Выпишите дословно отрывок из писем курсанта автобата: от слов «На сем заканчиваю, остаюсь» до слов «третий час поправляем.» включительно.
***** Текст для чтения
Пример. Вместо уборки территории (плевое дело, ты работаешь дворником — тяжело ли прохаживаться с метлой и лопатой?) берут человек сорок и, ничего не объясняя, погружают в машину и увозят. Во-первых, за пределы части — уже здорово. Во-вторых, подальше от уборок, мытьев, чисток, смазок и т. п. и т. п., а нужно, оказывается, дело вообще невиданное — перенести остановку в поселке. Железную стенку с крышей и скамейкой, автобусную остановку, в сторону на полтора метра, в другие вырытые для опор ямки. Сорок человек хватают ее где попало и волокут. Чуть не надорвались, вывалялись в грязи, взмокли все, а считаем — повезло. Потому — дело необычное и в нашей убогой жизни развлекающее.
В воскресенье мы не отдыхаем, а проводим спортивный день. До завтрака бежим кросс — 1000 м, после завтрака продолжение следует — стометровка, метание гранаты, подъем переворотом и полоса препятствий.
Вместо этого наш взвод в ряду других из разных рот вывозили на работу в поля. Прореживали свеклу в деревеньке Кайболово — не деревенскую, естественно, а совхозную. Везли нас туда почти три часа, и через весь Ленинград, т. е. трудно было придумать другой маршрут для точного определения слов «через весь Ленинград» — из Парголово в Шушары, с Выборгского шоссе на Московское. Ну, не через центр, а по краям — Муринский ручей, Пискаревка, Охта, Правый берег, проспект Славы. Работы было много, а времени мало. <…> Поэтому на качество работы пришлось плюнуть. Что ты оставишь совхоз без свеклы — на это никто не посмотрит. А что ты отстанешь — получишь наряд. И вот, чтоб успеть, вместо прополки идет сплошное выдирание всего подряд — свеклы вместе с сорняками.
Обед — это well! По куску мяса каждому! И стакан молока… За молоко я готов был выдернуть раза в три свеклы больше. Из жратвы больше всего худо без молока — не без мяса, не без мороженого, не без конфет.
Вот такие дела.
На сем заканчиваю, остаюсь ожидающим писем
Курсант автобата Л. Попов (Бомжир)
06.08.1985
Здравствуй, Катюша!
Извини, что не смог сразу ответить — времени не было абсолютно. Не то чтобы чем-то был занят — делом каким-то — просто не давали времени свободного. Раз ты свободен — иди наводи порядок. По несколько часов, когда нет другой работы, стоим у своих кроватей и изображаем, что мы усиленно их третий час поправляем.
**********
***** Извлечённые записи
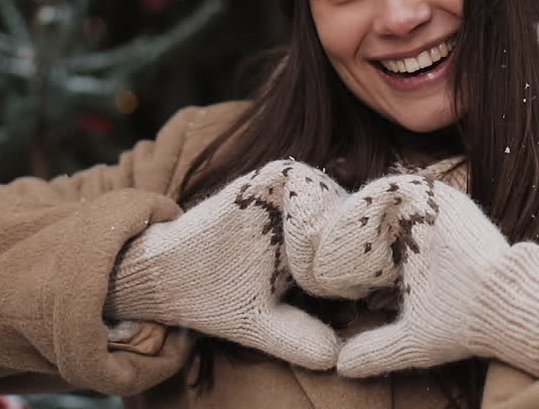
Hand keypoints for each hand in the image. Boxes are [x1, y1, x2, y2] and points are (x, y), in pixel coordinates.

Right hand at [106, 160, 347, 369]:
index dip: (370, 263)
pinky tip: (301, 241)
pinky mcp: (262, 179)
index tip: (374, 288)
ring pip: (331, 193)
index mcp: (310, 245)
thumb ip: (297, 337)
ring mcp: (285, 192)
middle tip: (362, 273)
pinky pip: (298, 178)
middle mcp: (303, 214)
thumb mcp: (262, 324)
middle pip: (351, 215)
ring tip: (329, 263)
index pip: (355, 245)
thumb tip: (337, 360)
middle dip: (358, 243)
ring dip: (335, 224)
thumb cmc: (216, 297)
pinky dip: (306, 203)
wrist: (164, 273)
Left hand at [306, 175, 538, 377]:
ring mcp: (431, 210)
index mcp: (415, 253)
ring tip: (328, 242)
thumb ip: (377, 349)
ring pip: (377, 199)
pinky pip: (392, 187)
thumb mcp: (411, 340)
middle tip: (314, 253)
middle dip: (341, 232)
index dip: (342, 253)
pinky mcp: (438, 198)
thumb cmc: (462, 325)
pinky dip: (369, 203)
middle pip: (369, 216)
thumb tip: (342, 368)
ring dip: (352, 216)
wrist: (502, 309)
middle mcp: (422, 227)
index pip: (369, 240)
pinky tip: (350, 230)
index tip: (319, 273)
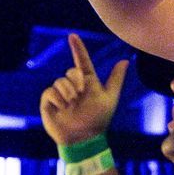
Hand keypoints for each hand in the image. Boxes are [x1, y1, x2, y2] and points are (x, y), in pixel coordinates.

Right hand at [40, 31, 129, 146]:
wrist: (83, 139)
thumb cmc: (98, 120)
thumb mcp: (110, 98)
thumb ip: (116, 79)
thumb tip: (125, 60)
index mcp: (87, 81)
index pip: (82, 61)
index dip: (78, 48)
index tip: (72, 36)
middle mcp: (73, 85)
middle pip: (71, 71)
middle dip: (76, 82)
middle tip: (80, 96)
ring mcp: (60, 93)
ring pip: (60, 81)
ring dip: (68, 93)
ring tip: (72, 105)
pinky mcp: (48, 101)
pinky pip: (50, 91)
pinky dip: (58, 99)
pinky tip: (63, 108)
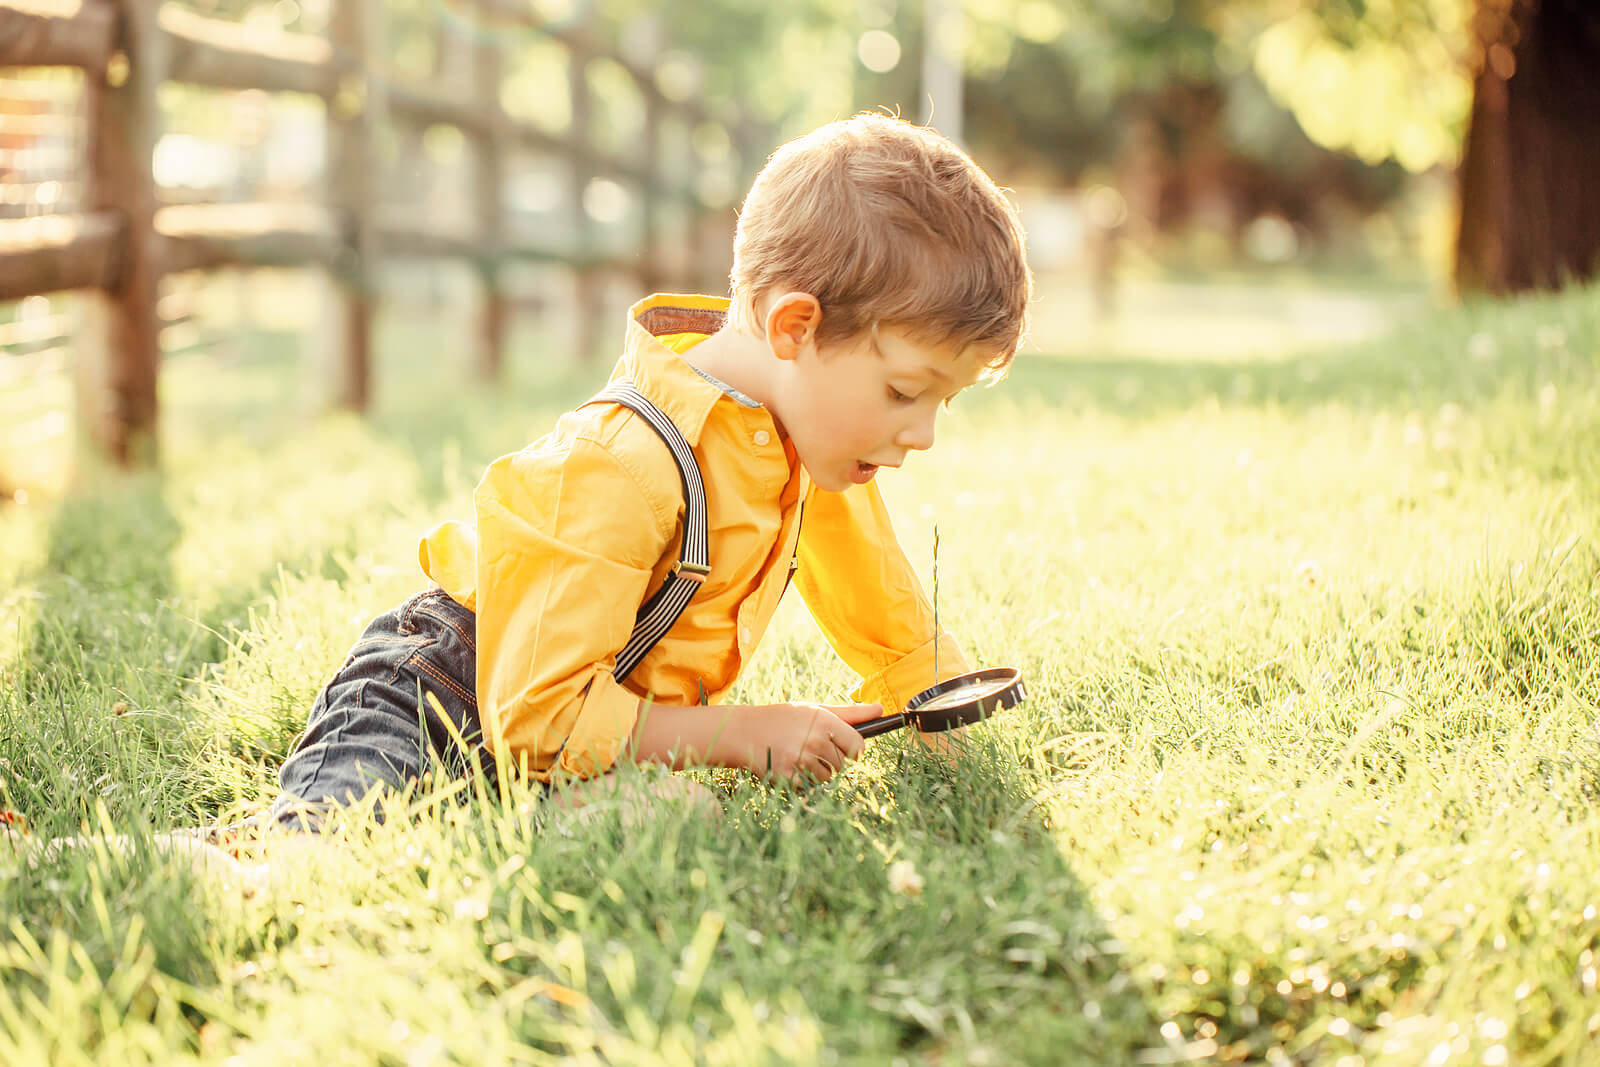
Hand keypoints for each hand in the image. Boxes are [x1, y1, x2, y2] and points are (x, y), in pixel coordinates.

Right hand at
**********
▶ _Письменный ответ_:
На сем заканчиваю, остаюсь ожидающим писем
Курсант автобата Л. Попов (Бомжир)
06.08.1985
Здравствуй, Катюша!
Извини, что не смог сразу ответить — времени не было абсолютно. Не то чтобы чем-то был занят — делом каким-то — просто не давали времени свободного. Раз ты свободен — иди наводи порядок. По несколько часов, когда нет другой работы, стоим у своих кроватей и изображаем, что мы усиленно их третий час поправляем.